Grundsätzlich seien jedoch neue Wege der Energiegewinnung bei ihm hoch willkommen, sagt Geist. Bestehende Wasserkrafttechnologien würden sehr hohe Umweltschäden verursachen. Deshalb sei es wichtig, dass ausprobiert und entwickelt und der Frage nachgegangen werde, welche anderen Möglichkeiten es gibt.
Ähnliche Ansätze gab es schon zuvor
Der Energyfish ist nun nicht der erste Ansatz seiner Art. Bewegungsenergie hätten schon andere Erfinder genutzt, sagt Eckl. Jedoch seien diese alle an verschiedenen Faktoren gescheitert, etwa daran, dass sich Gestrüpp in der Turbine verfangen habe oder dass die Kosten zu hoch gewesen seien.

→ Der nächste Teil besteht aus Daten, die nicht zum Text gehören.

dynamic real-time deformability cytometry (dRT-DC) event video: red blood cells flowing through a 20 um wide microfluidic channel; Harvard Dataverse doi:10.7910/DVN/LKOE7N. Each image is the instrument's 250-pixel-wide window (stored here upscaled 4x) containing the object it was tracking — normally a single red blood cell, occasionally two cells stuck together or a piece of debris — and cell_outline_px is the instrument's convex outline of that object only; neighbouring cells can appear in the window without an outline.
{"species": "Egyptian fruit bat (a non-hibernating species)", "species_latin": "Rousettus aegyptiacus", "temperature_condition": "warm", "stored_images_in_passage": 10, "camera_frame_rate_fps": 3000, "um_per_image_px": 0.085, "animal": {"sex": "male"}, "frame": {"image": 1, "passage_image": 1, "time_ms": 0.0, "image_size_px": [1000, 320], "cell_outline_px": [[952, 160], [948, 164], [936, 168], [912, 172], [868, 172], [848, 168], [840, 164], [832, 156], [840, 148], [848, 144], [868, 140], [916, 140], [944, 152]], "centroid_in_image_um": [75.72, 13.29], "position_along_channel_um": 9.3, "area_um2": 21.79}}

Diese Probleme seien nun aus dem Weg geräumt.
Energie rund um die Uhr
Der Vorteil gegenüber Wind- und Solarenergie? Der Energyfish liefere rund um die Uhr Energie, nicht nur dann, wenn die Sonne scheint oder der Wind bläst. Aktuell decke in Bayern Wasserkraft 15 Prozent des Energiebedarfs ab, heißt es von Energyminer. Mit dem Energyfish könnten es 20 Prozent sein. Doch wer kann sich überhaupt einen solchen Energyfish kaufen? Kunden seien Städte, Gemeinden, die Industrie, Energiegesellschaften - aber auch Bürger sollen sich künftig an den Energyfish-Schwärmen beteiligen können.
Für ein Hotel an einem Fluss gebe es auch schon Pläne. Dieses möchte den Strom für seinen Betrieb aus einem eigenen Energyfish beziehen - irgendwann ist das vielleicht möglich.